Fitting a quart into a pint pot — 11 Comments

  1. You will all be sad to hear that I made it there in one piece.  You will be even more devastated to discover i made it home again.  Mind you, the little fucker still tried to make me go by the longest fucking route available.

    The update hasn’t improved his crap directions.

  2. Could have been worse Grandad.
    You could be like me and have a dial-up connection. It would have taken me at least 3 days (yes all 24 hours in each of those 3 days) and I wouldn’t have been able to use my phone in all that time either.
    I just use google maps and print out the directions. Luckily I rarely go far so I don’t have to do it often.
     

  3. Joysness – Bloody hell!  Dialup?  In Merca?  Don’t tell me the arse end of the Wicklow Mountains is more advanced than Merca?

    Cat – What happens on the other days?

  4. I’ve never used one of those satnav thingys – I have an abiding distrust of that kind of technology, and with good reason if some of the tales I read are true. Anyway, where I live now I very much doubt that any mapping service has a clue what roads exist and where they go. Even the better maps I can buy are woefully inadequate. So I think for the foreseeable future I shall eschew the dulcet tones of Roger (or his mates) and continue to rely on my (usually) unerring sense of direction.

  5. Grandad

    Roger probably likes to keep to metalled roads. If your shortest route is across the field, woods and mountain tracks of Co. Wicklow you must expect Roger to disagree with you slightly.

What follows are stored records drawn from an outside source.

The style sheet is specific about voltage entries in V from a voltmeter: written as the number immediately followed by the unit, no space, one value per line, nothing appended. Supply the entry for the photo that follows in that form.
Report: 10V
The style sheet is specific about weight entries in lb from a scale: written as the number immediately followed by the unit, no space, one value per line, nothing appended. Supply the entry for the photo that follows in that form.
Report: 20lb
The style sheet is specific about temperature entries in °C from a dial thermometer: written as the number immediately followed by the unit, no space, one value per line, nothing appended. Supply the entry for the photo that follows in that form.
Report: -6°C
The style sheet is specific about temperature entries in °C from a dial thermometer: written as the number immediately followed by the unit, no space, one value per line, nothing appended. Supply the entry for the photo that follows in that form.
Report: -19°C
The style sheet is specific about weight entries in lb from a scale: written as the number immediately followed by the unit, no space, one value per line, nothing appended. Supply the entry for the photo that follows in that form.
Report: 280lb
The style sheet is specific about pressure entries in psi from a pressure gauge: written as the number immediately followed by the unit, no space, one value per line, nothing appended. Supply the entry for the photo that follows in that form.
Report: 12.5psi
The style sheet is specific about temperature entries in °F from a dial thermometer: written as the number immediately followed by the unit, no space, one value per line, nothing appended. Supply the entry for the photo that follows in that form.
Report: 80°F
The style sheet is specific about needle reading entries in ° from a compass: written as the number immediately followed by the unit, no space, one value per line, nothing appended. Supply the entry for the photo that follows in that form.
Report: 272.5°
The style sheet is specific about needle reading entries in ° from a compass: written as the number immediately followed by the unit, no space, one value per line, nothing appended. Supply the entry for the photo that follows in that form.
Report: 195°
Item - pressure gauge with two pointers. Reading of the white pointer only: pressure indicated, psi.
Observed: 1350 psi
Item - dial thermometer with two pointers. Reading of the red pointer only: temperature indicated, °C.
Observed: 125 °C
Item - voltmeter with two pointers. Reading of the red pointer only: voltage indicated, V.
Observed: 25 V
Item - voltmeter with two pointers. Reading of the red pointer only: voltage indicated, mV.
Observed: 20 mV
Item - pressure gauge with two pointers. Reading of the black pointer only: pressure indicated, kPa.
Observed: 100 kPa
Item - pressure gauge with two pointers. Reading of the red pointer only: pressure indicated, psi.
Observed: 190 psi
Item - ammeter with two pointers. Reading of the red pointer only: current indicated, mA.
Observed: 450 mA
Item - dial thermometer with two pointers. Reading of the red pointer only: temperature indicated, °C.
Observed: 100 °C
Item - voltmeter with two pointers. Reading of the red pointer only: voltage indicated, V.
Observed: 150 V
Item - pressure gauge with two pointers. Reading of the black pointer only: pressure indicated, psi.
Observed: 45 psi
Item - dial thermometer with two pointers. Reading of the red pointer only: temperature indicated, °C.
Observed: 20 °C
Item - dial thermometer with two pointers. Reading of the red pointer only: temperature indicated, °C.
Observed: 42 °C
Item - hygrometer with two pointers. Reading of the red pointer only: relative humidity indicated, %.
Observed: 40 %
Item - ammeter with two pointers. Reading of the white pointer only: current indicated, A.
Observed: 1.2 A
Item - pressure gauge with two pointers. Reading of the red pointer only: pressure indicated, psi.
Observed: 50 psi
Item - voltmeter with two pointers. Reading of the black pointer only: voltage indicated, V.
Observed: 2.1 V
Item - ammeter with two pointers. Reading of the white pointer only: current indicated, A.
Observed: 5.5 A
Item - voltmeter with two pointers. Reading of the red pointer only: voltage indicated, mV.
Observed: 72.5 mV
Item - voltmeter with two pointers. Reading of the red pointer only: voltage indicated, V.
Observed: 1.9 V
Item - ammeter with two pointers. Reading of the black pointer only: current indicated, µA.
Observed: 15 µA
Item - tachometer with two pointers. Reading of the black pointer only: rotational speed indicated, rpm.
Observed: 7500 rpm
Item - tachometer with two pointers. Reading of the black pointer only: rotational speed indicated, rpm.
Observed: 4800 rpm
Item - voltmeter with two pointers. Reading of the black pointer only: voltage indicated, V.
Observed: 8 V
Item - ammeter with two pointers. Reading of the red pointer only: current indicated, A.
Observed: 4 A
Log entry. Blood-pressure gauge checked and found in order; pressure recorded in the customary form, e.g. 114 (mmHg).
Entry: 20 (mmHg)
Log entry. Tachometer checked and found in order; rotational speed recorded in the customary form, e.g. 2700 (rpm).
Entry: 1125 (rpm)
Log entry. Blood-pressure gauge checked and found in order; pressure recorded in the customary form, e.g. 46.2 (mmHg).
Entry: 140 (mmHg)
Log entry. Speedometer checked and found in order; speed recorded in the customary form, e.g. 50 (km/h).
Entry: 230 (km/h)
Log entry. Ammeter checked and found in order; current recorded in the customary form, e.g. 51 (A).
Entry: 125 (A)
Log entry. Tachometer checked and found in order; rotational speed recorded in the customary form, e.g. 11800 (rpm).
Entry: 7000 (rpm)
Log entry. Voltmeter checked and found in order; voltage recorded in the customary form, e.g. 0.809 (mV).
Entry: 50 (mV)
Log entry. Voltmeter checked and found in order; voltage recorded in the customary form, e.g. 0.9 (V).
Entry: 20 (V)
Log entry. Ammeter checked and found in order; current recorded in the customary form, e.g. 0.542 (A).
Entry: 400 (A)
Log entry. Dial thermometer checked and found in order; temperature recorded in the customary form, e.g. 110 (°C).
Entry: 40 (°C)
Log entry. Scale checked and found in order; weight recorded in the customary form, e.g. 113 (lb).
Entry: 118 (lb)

  6. Sean – I could have used the phone but it would have been a little difficult driving while holding it in front of my eyes all the time.  The screen ain’t that big!

    Nisakiman – Almost without exception, all those tales are due to fucking idiots believing their SatNav while ignoring the obvious in front of their eyes.  If the SatNav tells these twats to turn right, they’ll turn right, oblivious of the fact that the SatNav meant “at the next junction”.  A couple of years ago in France Roger kept insisting I turn off a viaduct and drop fifty feet to the road below.  There are times when you just ignore him!

    Sean – You have a good point there.  I know a few decent short cuts through forests and farmyards that Roger seems unaware of.  Maybe he’ll learn by my good example?

  7. Grandad
    Yes they have High speed internet here in Merca, it’s just too bloody expensive for my little disability pension. By the time you add in all the taxes and charges for this, that and the other thing it’s more than $100 a month which is more than I spend on my grocery bill for the entire month. So it’s dial up for me.
    Oh well, it gets me online so I can come here and get a laugh or cry or whatever!

  8. Joysness – You have my deepest sympathy as I remember only too well the fun of dial up.  If it’s any consolation, I try to keep the site as fast as possible and cut down on images [which I also try to make as light as possible] as I do remember the frustrations of staring at a picture that takes hours to unfold down the screen.